The research found that maladaptive illness cognitions — catastrophizing, fixed beliefs about complete loss of control, strong identity fusion with pre-illness self — are associated with higher anxiety, more depression, and greater caregiver burden. Cognitive-behavioral approaches that target these thought patterns can reduce psychological distress and improve care engagement.

This is not about positive thinking or denial. It is about the realistic recognition that how you understand your situation influences how you respond to it, and that responses can be shaped in ways that reduce suffering. Finding a therapist familiar with chronic illness or neurodegenerative disease — ideally one who can work with you on acceptance-based approaches — is worth the effort.
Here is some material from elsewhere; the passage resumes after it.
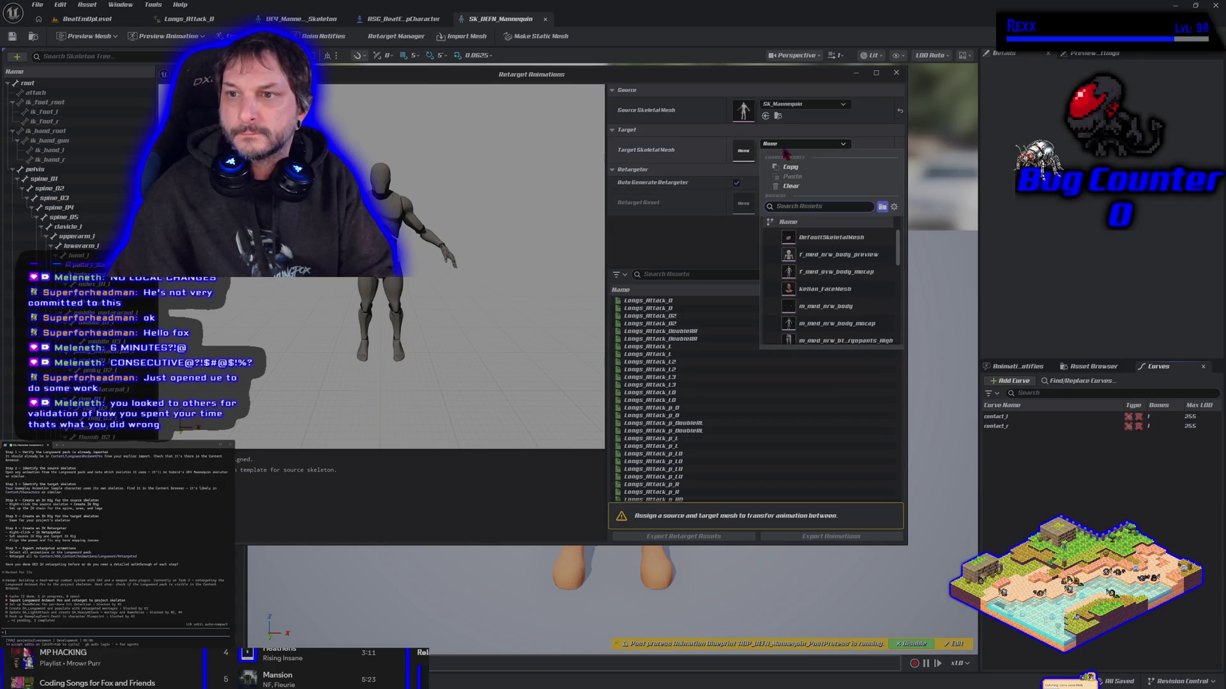
pyautogui.write('sk')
Finding a therapist who understands chronic illness

Not all therapists are equally equipped to work with someone living with a progressive neurological condition. A therapist who is effective in this context will not try to talk you out of your grief or push relentless optimism. They will work with you to find meaning within the situation you are actually in, help you maintain the relationships and activities that matter most, and develop genuine coping strategies rather than avoidance.

Your neurologist or multidisciplinary team social worker may be able to refer you to someone with relevant experience. ALS and MND organizations sometimes maintain directories of therapists familiar with motor neuron disease. Online therapy has become an important option for people with mobility limitations who would find travel to appointments difficult — the Frontiers in Psychiatry research (2023) found that digital mental health interventions were acceptable and potentially beneficial for people with motor neuron disease.